Stored items
>> begin

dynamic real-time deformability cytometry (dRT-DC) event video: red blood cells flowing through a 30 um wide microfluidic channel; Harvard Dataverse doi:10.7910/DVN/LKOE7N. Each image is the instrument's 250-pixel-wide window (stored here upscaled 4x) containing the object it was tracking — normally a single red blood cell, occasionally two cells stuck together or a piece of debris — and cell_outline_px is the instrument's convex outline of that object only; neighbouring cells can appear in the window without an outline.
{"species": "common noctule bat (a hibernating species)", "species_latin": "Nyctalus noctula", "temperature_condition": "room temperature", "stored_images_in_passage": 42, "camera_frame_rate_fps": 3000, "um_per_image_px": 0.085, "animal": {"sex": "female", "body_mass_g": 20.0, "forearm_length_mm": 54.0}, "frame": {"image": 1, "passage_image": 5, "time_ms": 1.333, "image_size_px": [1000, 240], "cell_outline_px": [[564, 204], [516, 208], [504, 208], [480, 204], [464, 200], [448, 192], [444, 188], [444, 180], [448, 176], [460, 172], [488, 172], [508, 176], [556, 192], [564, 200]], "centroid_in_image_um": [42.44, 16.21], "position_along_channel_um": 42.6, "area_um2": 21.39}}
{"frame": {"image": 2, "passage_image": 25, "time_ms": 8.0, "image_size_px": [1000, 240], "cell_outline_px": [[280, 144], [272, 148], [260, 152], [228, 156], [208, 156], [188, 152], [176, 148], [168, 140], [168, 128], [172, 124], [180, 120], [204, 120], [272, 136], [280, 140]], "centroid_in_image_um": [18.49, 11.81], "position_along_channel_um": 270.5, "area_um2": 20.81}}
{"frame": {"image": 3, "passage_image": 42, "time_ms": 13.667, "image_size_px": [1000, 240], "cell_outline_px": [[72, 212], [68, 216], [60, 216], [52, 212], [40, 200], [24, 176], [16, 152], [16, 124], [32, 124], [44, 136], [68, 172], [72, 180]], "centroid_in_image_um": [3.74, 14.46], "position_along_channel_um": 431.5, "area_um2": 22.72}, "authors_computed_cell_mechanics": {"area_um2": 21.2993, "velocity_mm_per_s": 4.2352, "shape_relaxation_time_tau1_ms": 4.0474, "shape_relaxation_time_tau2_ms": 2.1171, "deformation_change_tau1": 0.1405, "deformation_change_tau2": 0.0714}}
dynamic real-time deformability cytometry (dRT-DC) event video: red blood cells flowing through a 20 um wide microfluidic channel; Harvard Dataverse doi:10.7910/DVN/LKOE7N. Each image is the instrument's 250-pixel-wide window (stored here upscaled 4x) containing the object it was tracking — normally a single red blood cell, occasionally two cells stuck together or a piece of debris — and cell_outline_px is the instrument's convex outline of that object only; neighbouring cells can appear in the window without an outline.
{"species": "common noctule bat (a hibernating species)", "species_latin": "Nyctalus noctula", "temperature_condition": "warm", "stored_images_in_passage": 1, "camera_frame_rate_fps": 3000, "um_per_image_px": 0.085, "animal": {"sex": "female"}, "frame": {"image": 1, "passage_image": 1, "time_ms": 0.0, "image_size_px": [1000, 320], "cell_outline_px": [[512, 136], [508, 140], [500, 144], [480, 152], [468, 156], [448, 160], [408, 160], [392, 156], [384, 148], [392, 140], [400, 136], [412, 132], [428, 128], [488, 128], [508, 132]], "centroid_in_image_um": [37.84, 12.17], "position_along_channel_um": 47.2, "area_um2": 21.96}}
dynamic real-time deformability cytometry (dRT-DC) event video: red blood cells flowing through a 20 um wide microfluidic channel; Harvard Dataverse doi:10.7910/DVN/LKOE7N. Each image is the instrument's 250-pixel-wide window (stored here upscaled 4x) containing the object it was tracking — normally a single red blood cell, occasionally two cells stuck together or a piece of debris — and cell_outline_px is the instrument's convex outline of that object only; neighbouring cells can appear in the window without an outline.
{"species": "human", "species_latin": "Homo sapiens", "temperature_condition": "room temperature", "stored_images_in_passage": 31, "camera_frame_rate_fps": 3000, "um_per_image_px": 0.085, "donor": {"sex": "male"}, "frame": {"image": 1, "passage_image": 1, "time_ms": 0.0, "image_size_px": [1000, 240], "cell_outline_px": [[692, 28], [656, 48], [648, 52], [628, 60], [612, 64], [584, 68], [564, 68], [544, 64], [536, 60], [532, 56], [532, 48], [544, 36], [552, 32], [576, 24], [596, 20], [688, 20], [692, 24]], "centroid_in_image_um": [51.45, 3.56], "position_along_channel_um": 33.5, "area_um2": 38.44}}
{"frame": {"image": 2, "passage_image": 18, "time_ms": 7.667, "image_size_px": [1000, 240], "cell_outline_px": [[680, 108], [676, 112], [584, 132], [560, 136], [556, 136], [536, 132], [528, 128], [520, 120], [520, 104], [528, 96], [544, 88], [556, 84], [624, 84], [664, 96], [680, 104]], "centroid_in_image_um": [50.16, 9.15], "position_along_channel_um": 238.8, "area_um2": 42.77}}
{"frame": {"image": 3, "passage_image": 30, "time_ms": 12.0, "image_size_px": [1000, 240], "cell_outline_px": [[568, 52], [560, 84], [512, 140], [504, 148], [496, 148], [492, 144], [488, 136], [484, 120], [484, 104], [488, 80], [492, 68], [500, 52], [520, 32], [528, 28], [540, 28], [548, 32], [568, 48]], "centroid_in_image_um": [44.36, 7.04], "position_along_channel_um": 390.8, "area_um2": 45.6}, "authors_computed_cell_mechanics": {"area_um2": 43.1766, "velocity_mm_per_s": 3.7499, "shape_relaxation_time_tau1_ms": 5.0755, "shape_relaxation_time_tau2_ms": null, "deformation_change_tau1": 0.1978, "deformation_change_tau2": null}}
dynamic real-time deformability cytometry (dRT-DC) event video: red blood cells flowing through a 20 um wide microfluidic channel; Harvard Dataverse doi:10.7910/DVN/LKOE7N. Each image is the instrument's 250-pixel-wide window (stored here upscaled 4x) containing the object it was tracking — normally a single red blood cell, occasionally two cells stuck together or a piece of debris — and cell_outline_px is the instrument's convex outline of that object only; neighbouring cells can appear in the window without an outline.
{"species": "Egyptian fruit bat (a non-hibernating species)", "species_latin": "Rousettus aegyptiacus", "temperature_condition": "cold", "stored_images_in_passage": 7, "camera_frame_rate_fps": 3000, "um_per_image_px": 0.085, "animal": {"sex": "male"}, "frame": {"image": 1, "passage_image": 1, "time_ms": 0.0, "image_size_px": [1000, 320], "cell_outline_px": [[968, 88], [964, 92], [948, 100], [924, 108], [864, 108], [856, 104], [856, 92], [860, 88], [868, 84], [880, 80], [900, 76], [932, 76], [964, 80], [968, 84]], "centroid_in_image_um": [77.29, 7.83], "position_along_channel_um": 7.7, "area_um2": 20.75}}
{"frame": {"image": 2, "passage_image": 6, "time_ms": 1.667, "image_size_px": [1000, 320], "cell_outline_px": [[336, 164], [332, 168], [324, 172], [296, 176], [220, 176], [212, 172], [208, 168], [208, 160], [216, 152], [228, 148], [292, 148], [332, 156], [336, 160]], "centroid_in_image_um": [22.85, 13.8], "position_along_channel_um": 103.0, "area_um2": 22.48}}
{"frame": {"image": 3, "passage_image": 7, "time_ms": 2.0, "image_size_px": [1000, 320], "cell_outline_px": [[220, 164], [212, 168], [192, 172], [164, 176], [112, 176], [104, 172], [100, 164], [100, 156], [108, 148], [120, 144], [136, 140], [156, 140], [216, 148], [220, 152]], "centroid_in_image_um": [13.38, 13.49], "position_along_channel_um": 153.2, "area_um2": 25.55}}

>> end

Required task
Exactly as shown, repeat every record.

Exercise response
dynamic real-time deformability cytometry (dRT-DC) event video: red blood cells flowing through a 30 um wide microfluidic channel; Harvard Dataverse doi:10.7910/DVN/LKOE7N. Each image is the instrument's 250-pixel-wide window (stored here upscaled 4x) containing the object it was tracking — normally a single red blood cell, occasionally two cells stuck together or a piece of debris — and cell_outline_px is the instrument's convex outline of that object only; neighbouring cells can appear in the window without an outline.
{"species": "common noctule bat (a hibernating species)", "species_latin": "Nyctalus noctula", "temperature_condition": "room temperature", "stored_images_in_passage": 42, "camera_frame_rate_fps": 3000, "um_per_image_px": 0.085, "animal": {"sex": "female", "body_mass_g": 20.0, "forearm_length_mm": 54.0}, "frame": {"image": 1, "passage_image": 5, "time_ms": 1.333, "image_size_px": [1000, 240], "cell_outline_px": [[564, 204], [516, 208], [504, 208], [480, 204], [464, 200], [448, 192], [444, 188], [444, 180], [448, 176], [460, 172], [488, 172], [508, 176], [556, 192], [564, 200]], "centroid_in_image_um": [42.44, 16.21], "position_along_channel_um": 42.6, "area_um2": 21.39}}
{"frame": {"image": 2, "passage_image": 25, "time_ms": 8.0, "image_size_px": [1000, 240], "cell_outline_px": [[280, 144], [272, 148], [260, 152], [228, 156], [208, 156], [188, 152], [176, 148], [168, 140], [168, 128], [172, 124], [180, 120], [204, 120], [272, 136], [280, 140]], "centroid_in_image_um": [18.49, 11.81], "position_along_channel_um": 270.5, "area_um2": 20.81}}
{"frame": {"image": 3, "passage_image": 42, "time_ms": 13.667, "image_size_px": [1000, 240], "cell_outline_px": [[72, 212], [68, 216], [60, 216], [52, 212], [40, 200], [24, 176], [16, 152], [16, 124], [32, 124], [44, 136], [68, 172], [72, 180]], "centroid_in_image_um": [3.74, 14.46], "position_along_channel_um": 431.5, "area_um2": 22.72}, "authors_computed_cell_mechanics": {"area_um2": 21.2993, "velocity_mm_per_s": 4.2352, "shape_relaxation_time_tau1_ms": 4.0474, "shape_relaxation_time_tau2_ms": 2.1171, "deformation_change_tau1": 0.1405, "deformation_change_tau2": 0.0714}}
dynamic real-time deformability cytometry (dRT-DC) event video: red blood cells flowing through a 20 um wide microfluidic channel; Harvard Dataverse doi:10.7910/DVN/LKOE7N. Each image is the instrument's 250-pixel-wide window (stored here upscaled 4x) containing the object it was tracking — normally a single red blood cell, occasionally two cells stuck together or a piece of debris — and cell_outline_px is the instrument's convex outline of that object only; neighbouring cells can appear in the window without an outline.
{"species": "common noctule bat (a hibernating species)", "species_latin": "Nyctalus noctula", "temperature_condition": "warm", "stored_images_in_passage": 1, "camera_frame_rate_fps": 3000, "um_per_image_px": 0.085, "animal": {"sex": "female"}, "frame": {"image": 1, "passage_image": 1, "time_ms": 0.0, "image_size_px": [1000, 320], "cell_outline_px": [[512, 136], [508, 140], [500, 144], [480, 152], [468, 156], [448, 160], [408, 160], [392, 156], [384, 148], [392, 140], [400, 136], [412, 132], [428, 128], [488, 128], [508, 132]], "centroid_in_image_um": [37.84, 12.17], "position_along_channel_um": 47.2, "area_um2": 21.96}}
dynamic real-time deformability cytometry (dRT-DC) event video: red blood cells flowing through a 20 um wide microfluidic channel; Harvard Dataverse doi:10.7910/DVN/LKOE7N. Each image is the instrument's 250-pixel-wide window (stored here upscaled 4x) containing the object it was tracking — normally a single red blood cell, occasionally two cells stuck together or a piece of debris — and cell_outline_px is the instrument's convex outline of that object only; neighbouring cells can appear in the window without an outline.
{"species": "human", "species_latin": "Homo sapiens", "temperature_condition": "room temperature", "stored_images_in_passage": 31, "camera_frame_rate_fps": 3000, "um_per_image_px": 0.085, "donor": {"sex": "male"}, "frame": {"image": 1, "passage_image": 1, "time_ms": 0.0, "image_size_px": [1000, 240], "cell_outline_px": [[692, 28], [656, 48], [648, 52], [628, 60], [612, 64], [584, 68], [564, 68], [544, 64], [536, 60], [532, 56], [532, 48], [544, 36], [552, 32], [576, 24], [596, 20], [688, 20], [692, 24]], "centroid_in_image_um": [51.45, 3.56], "position_along_channel_um": 33.5, "area_um2": 38.44}}
{"frame": {"image": 2, "passage_image": 18, "time_ms": 7.667, "image_size_px": [1000, 240], "cell_outline_px": [[680, 108], [676, 112], [584, 132], [560, 136], [556, 136], [536, 132], [528, 128], [520, 120], [520, 104], [528, 96], [544, 88], [556, 84], [624, 84], [664, 96], [680, 104]], "centroid_in_image_um": [50.16, 9.15], "position_along_channel_um": 238.8, "area_um2": 42.77}}
{"frame": {"image": 3, "passage_image": 30, "time_ms": 12.0, "image_size_px": [1000, 240], "cell_outline_px": [[568, 52], [560, 84], [512, 140], [504, 148], [496, 148], [492, 144], [488, 136], [484, 120], [484, 104], [488, 80], [492, 68], [500, 52], [520, 32], [528, 28], [540, 28], [548, 32], [568, 48]], "centroid_in_image_um": [44.36, 7.04], "position_along_channel_um": 390.8, "area_um2": 45.6}, "authors_computed_cell_mechanics": {"area_um2": 43.1766, "velocity_mm_per_s": 3.7499, "shape_relaxation_time_tau1_ms": 5.0755, "shape_relaxation_time_tau2_ms": null, "deformation_change_tau1": 0.1978, "deformation_change_tau2": null}}
dynamic real-time deformability cytometry (dRT-DC) event video: red blood cells flowing through a 20 um wide microfluidic channel; Harvard Dataverse doi:10.7910/DVN/LKOE7N. Each image is the instrument's 250-pixel-wide window (stored here upscaled 4x) containing the object it was tracking — normally a single red blood cell, occasionally two cells stuck together or a piece of debris — and cell_outline_px is the instrument's convex outline of that object only; neighbouring cells can appear in the window without an outline.
{"species": "Egyptian fruit bat (a non-hibernating species)", "species_latin": "Rousettus aegyptiacus", "temperature_condition": "cold", "stored_images_in_passage": 7, "camera_frame_rate_fps": 3000, "um_per_image_px": 0.085, "animal": {"sex": "male"}, "frame": {"image": 1, "passage_image": 1, "time_ms": 0.0, "image_size_px": [1000, 320], "cell_outline_px": [[968, 88], [964, 92], [948, 100], [924, 108], [864, 108], [856, 104], [856, 92], [860, 88], [868, 84], [880, 80], [900, 76], [932, 76], [964, 80], [968, 84]], "centroid_in_image_um": [77.29, 7.83], "position_along_channel_um": 7.7, "area_um2": 20.75}}
{"frame": {"image": 2, "passage_image": 6, "time_ms": 1.667, "image_size_px": [1000, 320], "cell_outline_px": [[336, 164], [332, 168], [324, 172], [296, 176], [220, 176], [212, 172], [208, 168], [208, 160], [216, 152], [228, 148], [292, 148], [332, 156], [336, 160]], "centroid_in_image_um": [22.85, 13.8], "position_along_channel_um": 103.0, "area_um2": 22.48}}
{"frame": {"image": 3, "passage_image": 7, "time_ms": 2.0, "image_size_px": [1000, 320], "cell_outline_px": [[220, 164], [212, 168], [192, 172], [164, 176], [112, 176], [104, 172], [100, 164], [100, 156], [108, 148], [120, 144], [136, 140], [156, 140], [216, 148], [220, 152]], "centroid_in_image_um": [13.38, 13.49], "position_along_channel_um": 153.2, "area_um2": 25.55}}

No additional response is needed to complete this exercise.